- _WRITTEN TASK_:
The records that follow should be retyped word for word.

** begin **

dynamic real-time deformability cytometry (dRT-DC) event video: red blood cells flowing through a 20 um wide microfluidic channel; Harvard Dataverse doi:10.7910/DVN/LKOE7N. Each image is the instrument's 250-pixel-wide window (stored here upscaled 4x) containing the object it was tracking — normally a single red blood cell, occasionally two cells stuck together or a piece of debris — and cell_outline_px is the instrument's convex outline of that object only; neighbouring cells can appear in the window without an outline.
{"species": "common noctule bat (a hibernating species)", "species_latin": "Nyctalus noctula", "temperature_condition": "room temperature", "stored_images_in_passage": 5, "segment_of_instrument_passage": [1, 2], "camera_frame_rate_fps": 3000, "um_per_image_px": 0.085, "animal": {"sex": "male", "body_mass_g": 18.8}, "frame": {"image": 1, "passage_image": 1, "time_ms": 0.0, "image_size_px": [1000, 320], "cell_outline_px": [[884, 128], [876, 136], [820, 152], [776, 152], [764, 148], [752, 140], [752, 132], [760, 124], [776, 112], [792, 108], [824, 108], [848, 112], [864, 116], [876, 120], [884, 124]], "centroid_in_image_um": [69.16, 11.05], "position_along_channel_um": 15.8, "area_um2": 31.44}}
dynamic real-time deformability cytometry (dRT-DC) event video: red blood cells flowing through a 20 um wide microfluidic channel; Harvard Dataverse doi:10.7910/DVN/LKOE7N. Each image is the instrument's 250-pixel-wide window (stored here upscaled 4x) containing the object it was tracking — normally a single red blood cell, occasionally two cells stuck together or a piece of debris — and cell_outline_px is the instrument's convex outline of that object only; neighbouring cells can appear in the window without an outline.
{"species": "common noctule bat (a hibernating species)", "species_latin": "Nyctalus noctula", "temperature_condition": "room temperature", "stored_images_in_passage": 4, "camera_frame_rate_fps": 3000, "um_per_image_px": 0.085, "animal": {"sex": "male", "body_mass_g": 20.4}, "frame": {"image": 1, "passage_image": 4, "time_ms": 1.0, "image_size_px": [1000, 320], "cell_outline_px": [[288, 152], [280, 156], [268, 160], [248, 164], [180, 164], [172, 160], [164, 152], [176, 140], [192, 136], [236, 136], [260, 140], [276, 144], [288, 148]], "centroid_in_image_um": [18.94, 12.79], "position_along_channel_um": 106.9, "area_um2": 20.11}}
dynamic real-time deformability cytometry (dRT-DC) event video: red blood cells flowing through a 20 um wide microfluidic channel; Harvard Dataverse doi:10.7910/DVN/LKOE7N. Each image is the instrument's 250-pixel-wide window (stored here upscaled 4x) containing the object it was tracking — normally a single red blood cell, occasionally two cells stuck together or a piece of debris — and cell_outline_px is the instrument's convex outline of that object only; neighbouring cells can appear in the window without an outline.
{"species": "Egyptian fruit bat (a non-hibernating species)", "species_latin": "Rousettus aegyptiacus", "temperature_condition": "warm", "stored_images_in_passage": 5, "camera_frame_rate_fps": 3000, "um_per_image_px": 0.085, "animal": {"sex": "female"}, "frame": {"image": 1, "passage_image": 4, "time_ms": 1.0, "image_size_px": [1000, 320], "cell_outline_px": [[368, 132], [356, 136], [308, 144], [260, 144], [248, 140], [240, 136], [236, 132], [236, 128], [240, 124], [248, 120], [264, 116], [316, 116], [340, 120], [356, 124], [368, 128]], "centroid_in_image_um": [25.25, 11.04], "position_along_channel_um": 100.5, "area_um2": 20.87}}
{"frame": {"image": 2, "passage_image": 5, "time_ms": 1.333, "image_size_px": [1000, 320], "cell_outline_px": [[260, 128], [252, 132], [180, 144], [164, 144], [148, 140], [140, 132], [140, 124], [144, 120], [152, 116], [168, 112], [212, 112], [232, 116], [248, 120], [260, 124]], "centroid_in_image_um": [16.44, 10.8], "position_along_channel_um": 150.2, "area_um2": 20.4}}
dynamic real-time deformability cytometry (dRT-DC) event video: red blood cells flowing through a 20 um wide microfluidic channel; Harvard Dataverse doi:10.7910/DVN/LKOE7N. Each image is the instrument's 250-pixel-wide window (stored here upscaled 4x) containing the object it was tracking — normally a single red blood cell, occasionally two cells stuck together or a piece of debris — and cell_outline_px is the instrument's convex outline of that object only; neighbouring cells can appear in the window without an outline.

** end **

- _IN RESPONSE_:
dynamic real-time deformability cytometry (dRT-DC) event video: red blood cells flowing through a 20 um wide microfluidic channel; Harvard Dataverse doi:10.7910/DVN/LKOE7N. Each image is the instrument's 250-pixel-wide window (stored here upscaled 4x) containing the object it was tracking — normally a single red blood cell, occasionally two cells stuck together or a piece of debris — and cell_outline_px is the instrument's convex outline of that object only; neighbouring cells can appear in the window without an outline.
{"species": "common noctule bat (a hibernating species)", "species_latin": "Nyctalus noctula", "temperature_condition": "room temperature", "stored_images_in_passage": 5, "segment_of_instrument_passage": [1, 2], "camera_frame_rate_fps": 3000, "um_per_image_px": 0.085, "animal": {"sex": "male", "body_mass_g": 18.8}, "frame": {"image": 1, "passage_image": 1, "time_ms": 0.0, "image_size_px": [1000, 320], "cell_outline_px": [[884, 128], [876, 136], [820, 152], [776, 152], [764, 148], [752, 140], [752, 132], [760, 124], [776, 112], [792, 108], [824, 108], [848, 112], [864, 116], [876, 120], [884, 124]], "centroid_in_image_um": [69.16, 11.05], "position_along_channel_um": 15.8, "area_um2": 31.44}}
dynamic real-time deformability cytometry (dRT-DC) event video: red blood cells flowing through a 20 um wide microfluidic channel; Harvard Dataverse doi:10.7910/DVN/LKOE7N. Each image is the instrument's 250-pixel-wide window (stored here upscaled 4x) containing the object it was tracking — normally a single red blood cell, occasionally two cells stuck together or a piece of debris — and cell_outline_px is the instrument's convex outline of that object only; neighbouring cells can appear in the window without an outline.
{"species": "common noctule bat (a hibernating species)", "species_latin": "Nyctalus noctula", "temperature_condition": "room temperature", "stored_images_in_passage": 4, "camera_frame_rate_fps": 3000, "um_per_image_px": 0.085, "animal": {"sex": "male", "body_mass_g": 20.4}, "frame": {"image": 1, "passage_image": 4, "time_ms": 1.0, "image_size_px": [1000, 320], "cell_outline_px": [[288, 152], [280, 156], [268, 160], [248, 164], [180, 164], [172, 160], [164, 152], [176, 140], [192, 136], [236, 136], [260, 140], [276, 144], [288, 148]], "centroid_in_image_um": [18.94, 12.79], "position_along_channel_um": 106.9, "area_um2": 20.11}}
dynamic real-time deformability cytometry (dRT-DC) event video: red blood cells flowing through a 20 um wide microfluidic channel; Harvard Dataverse doi:10.7910/DVN/LKOE7N. Each image is the instrument's 250-pixel-wide window (stored here upscaled 4x) containing the object it was tracking — normally a single red blood cell, occasionally two cells stuck together or a piece of debris — and cell_outline_px is the instrument's convex outline of that object only; neighbouring cells can appear in the window without an outline.
{"species": "Egyptian fruit bat (a non-hibernating species)", "species_latin": "Rousettus aegyptiacus", "temperature_condition": "warm", "stored_images_in_passage": 5, "camera_frame_rate_fps": 3000, "um_per_image_px": 0.085, "animal": {"sex": "female"}, "frame": {"image": 1, "passage_image": 4, "time_ms": 1.0, "image_size_px": [1000, 320], "cell_outline_px": [[368, 132], [356, 136], [308, 144], [260, 144], [248, 140], [240, 136], [236, 132], [236, 128], [240, 124], [248, 120], [264, 116], [316, 116], [340, 120], [356, 124], [368, 128]], "centroid_in_image_um": [25.25, 11.04], "position_along_channel_um": 100.5, "area_um2": 20.87}}
{"frame": {"image": 2, "passage_image": 5, "time_ms": 1.333, "image_size_px": [1000, 320], "cell_outline_px": [[260, 128], [252, 132], [180, 144], [164, 144], [148, 140], [140, 132], [140, 124], [144, 120], [152, 116], [168, 112], [212, 112], [232, 116], [248, 120], [260, 124]], "centroid_in_image_um": [16.44, 10.8], "position_along_channel_um": 150.2, "area_um2": 20.4}}
dynamic real-time deformability cytometry (dRT-DC) event video: red blood cells flowing through a 20 um wide microfluidic channel; Harvard Dataverse doi:10.7910/DVN/LKOE7N. Each image is the instrument's 250-pixel-wide window (stored here upscaled 4x) containing the object it was tracking — normally a single red blood cell, occasionally two cells stuck together or a piece of debris — and cell_outline_px is the instrument's convex outline of that object only; neighbouring cells can appear in the window without an outline.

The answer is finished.